What they are: Otters are mustelids, belonging to a group of mammals that includes weasels, mink and badgers. They’re specially adapted for life in and near lakes, rivers and estuaries, with long, streamlined bodies, a thick, insulated coat of fur and webbed feet on short legs.
The species we see locally, the North American river otter, is light brown to black and can be between 2 and 3.5 feet long, weighing in between 10 and 30 pounds. A long, tapered tail makes up a third of an adult’s length. They have dark eyes and thick, long whiskers that help them sense their surroundings.
A river otter’s diet consists mostly of fish, though they’re opportunistic carnivores, and will also eat crustaceans, mollusks, insects and even small birds and mammals. Fierce ambush hunters, otters can catch and kill fish up to half their own size.
River otters are highly social, and form family groups centered around a female and her young. Adult males often gather in their own close social groups, though adults of both sexes have been known to attach themselves to unrelated otter families as “helpers.”
While they’re far faster and more agile in water, otters are also known for being expert sliders on land. A muddy slope or ice- or snow-covered surface is a perfect substrate, and lets them move much faster than their stubby legs alone can carry them.

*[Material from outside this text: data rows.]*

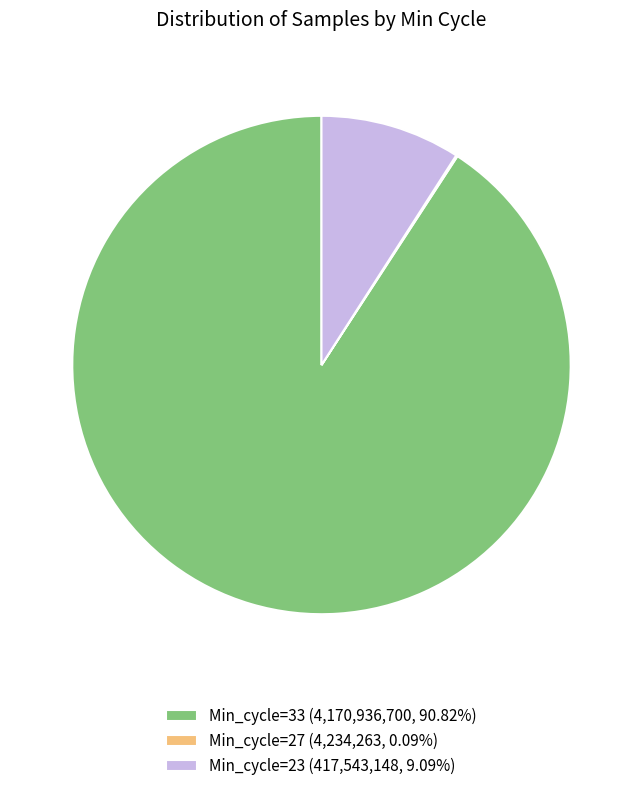

Is Min_cycle=33 (4,170,936,700, 90.82%) the majority of the pie?

Yes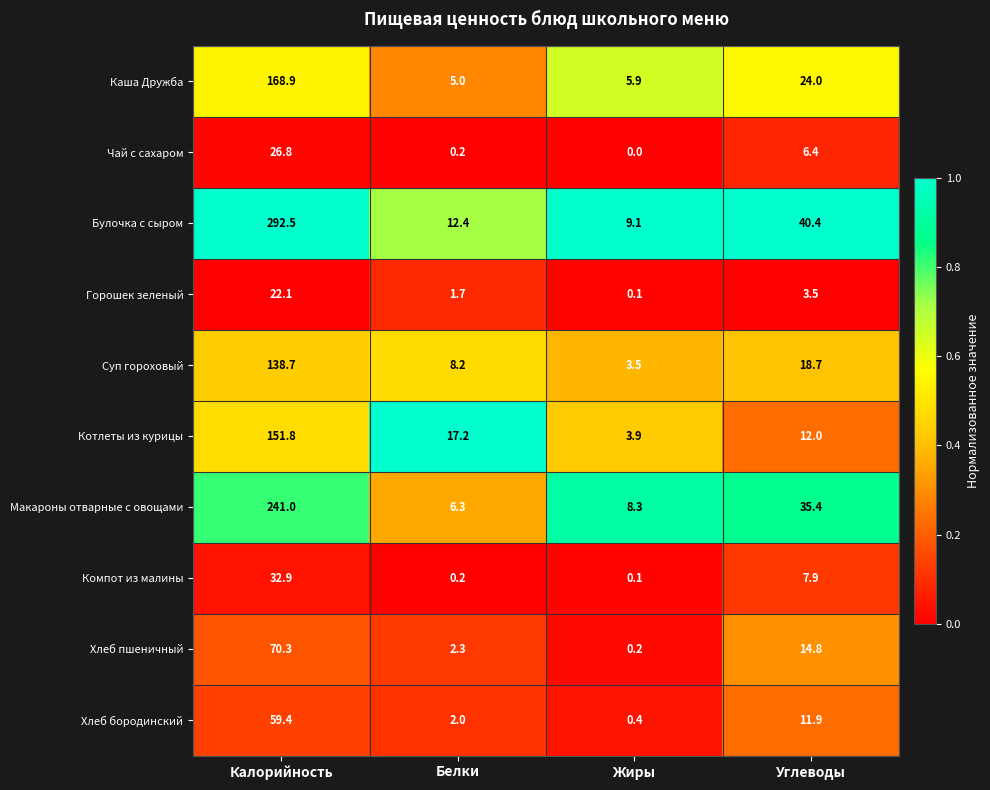

At which category is the sum across all series the highest?

Калорийность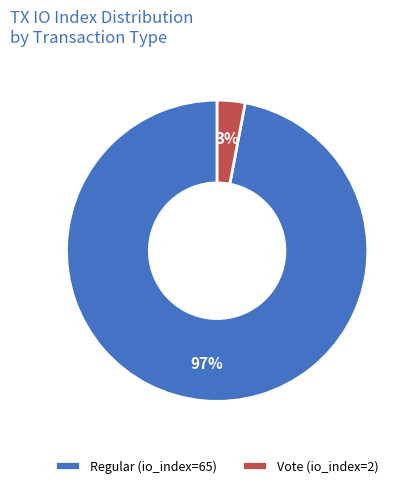

What is the majority slice?

Regular (io_index=65)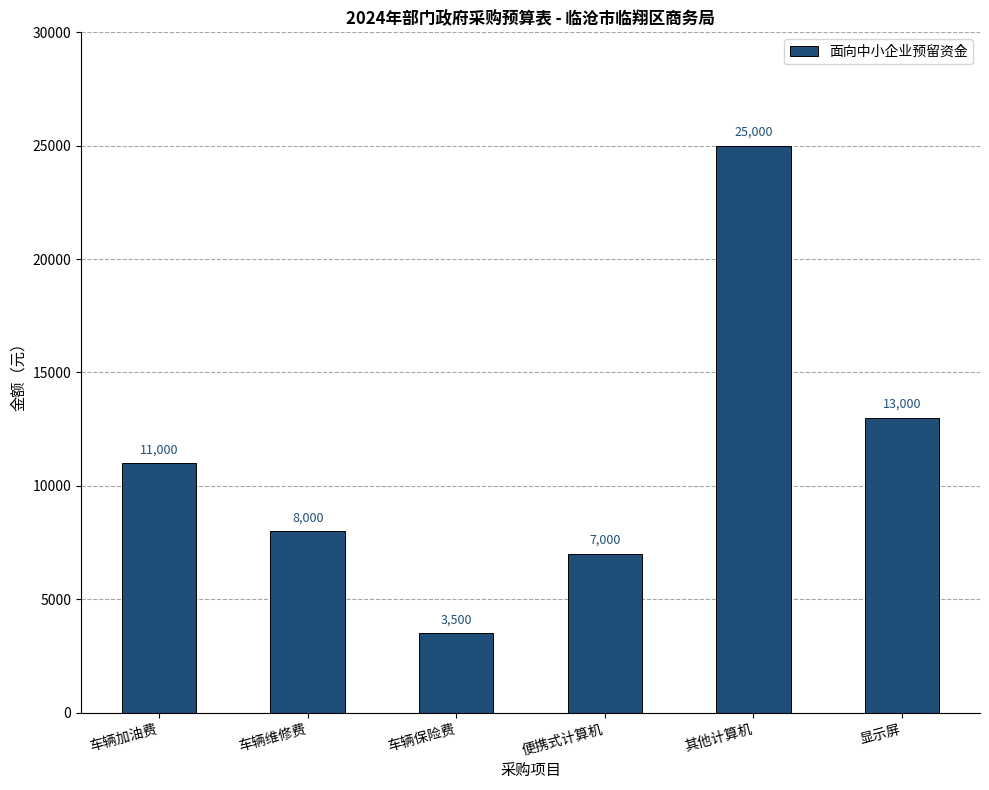

Count the number of data series in this chart.

1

Where to find them: River otters used to be abundant across most of the continent, wherever there were permanent bodies of water that offered an adequate food supply. They were extensively trapped for hundreds of years, but habitat loss is the main reason they’re far less common than they used to be.
Otters need plenty of unspoiled waterfront acreage to thrive. Because they don’t dig their own dens in the banks of rivers, streams and brackish waterways, the areas where they live must also support complimentary species like beavers, muskrats and foxes, who do the digging for them. They’re also highly sensitive to pollution from PCBs and mercury.
Development and environmental degradation led to population declines all over the country, but river otters have made a comeback since the mid 1900s thanks to conservation and reintroduction efforts. Today, they’re abundant enough to be given a “species of least concern” designation.
New Jersey’s rivers, reservoirs and coastal estuaries are home to lots of river otters, but because they’re reclusive, many people don’t realize they’re around. From spring to fall, they tend to be nocturnal, but they’re much more active during the day in winter.
Look for them in undeveloped waterfront areas, especially where there’s a steep bank, as opposed to a sloping sandy beach. Studying up on their tracks and scat may help you pinpoint likely otter habitats. I’ve seen otters swimming and playing in Manahawkin’s Mill Creek, and others I know have spotted them in the Metedeconk and Navesink rivers.
Why bother: Otters are highly entertaining creatures. They seem to have a well-developed sense of play, and will swim and dive and chatter with companions and generally look like they’re having a great time.
Because otters are shy and absent form highly populated areas, people are often surprised to learn that they live here at all – and that just makes it more satisfying when one pops up.